Task statement: Lines below containing the word "each" should be copied out.

————————

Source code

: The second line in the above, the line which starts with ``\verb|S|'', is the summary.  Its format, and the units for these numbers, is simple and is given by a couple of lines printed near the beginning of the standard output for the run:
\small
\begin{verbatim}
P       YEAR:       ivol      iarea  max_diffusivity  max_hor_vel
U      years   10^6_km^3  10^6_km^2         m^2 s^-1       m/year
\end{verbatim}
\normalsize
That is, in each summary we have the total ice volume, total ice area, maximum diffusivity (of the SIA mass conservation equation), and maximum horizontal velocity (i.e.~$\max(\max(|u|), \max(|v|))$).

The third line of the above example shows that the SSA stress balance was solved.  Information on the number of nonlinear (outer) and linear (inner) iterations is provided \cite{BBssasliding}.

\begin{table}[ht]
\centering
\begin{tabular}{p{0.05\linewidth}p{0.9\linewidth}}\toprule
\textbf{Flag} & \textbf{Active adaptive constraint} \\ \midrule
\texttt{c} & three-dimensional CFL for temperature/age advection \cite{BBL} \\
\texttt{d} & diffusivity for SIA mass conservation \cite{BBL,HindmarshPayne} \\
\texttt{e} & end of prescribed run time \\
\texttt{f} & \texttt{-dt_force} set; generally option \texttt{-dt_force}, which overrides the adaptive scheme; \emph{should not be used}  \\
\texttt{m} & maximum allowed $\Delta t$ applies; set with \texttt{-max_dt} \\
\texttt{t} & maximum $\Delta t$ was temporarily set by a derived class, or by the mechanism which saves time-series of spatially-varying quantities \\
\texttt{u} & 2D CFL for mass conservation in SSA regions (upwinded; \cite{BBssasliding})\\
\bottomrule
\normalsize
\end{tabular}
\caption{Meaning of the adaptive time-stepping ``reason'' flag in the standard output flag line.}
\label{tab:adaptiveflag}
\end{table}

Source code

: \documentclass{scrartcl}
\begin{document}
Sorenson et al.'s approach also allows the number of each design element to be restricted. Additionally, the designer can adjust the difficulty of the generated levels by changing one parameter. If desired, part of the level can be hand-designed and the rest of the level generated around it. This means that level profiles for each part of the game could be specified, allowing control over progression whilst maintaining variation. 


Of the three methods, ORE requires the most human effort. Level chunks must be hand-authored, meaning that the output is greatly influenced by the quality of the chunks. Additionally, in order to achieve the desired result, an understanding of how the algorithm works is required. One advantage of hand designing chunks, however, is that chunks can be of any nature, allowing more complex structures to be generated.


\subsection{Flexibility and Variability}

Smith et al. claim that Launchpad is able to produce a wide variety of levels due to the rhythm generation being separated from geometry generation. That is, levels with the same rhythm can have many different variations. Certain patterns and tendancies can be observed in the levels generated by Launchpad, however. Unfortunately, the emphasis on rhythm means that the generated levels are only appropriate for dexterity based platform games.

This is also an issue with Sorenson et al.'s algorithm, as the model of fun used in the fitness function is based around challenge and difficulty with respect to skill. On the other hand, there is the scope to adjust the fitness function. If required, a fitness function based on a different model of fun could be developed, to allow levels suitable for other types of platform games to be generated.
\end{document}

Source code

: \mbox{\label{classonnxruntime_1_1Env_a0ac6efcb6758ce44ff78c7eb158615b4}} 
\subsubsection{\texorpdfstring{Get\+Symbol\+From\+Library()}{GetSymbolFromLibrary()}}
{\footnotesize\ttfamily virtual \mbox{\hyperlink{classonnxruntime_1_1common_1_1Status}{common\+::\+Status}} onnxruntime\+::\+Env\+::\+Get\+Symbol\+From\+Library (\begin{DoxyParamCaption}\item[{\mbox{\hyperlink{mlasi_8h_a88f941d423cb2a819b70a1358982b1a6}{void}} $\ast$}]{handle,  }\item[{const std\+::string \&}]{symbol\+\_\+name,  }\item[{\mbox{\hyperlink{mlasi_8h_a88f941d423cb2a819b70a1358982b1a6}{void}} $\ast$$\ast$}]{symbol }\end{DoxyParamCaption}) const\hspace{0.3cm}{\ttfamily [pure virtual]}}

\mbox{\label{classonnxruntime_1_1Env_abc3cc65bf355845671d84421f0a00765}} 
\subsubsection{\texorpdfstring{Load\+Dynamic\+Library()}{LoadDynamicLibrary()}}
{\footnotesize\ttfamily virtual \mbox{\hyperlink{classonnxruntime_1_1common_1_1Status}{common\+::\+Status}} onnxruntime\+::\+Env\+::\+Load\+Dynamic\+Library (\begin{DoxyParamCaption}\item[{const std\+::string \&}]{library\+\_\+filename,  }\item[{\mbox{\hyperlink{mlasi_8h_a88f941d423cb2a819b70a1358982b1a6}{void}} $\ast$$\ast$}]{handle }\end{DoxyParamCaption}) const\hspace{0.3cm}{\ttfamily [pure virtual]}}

————————

Exercise response:
That is, in each summary we have the total ice volume, total ice area, maximum diffusivity (of the SIA mass conservation equation), and maximum horizontal velocity (i.e.~$\max(\max(|u|), \max(|v|))$).
Sorenson et al.'s approach also allows the number of each design element to be restricted. Additionally, the designer can adjust the difficulty of the generated levels by changing one parameter. If desired, part of the level can be hand-designed and the rest of the level generated around it. This means that level profiles for each part of the game could be specified, allowing control over progression whilst maintaining variation. 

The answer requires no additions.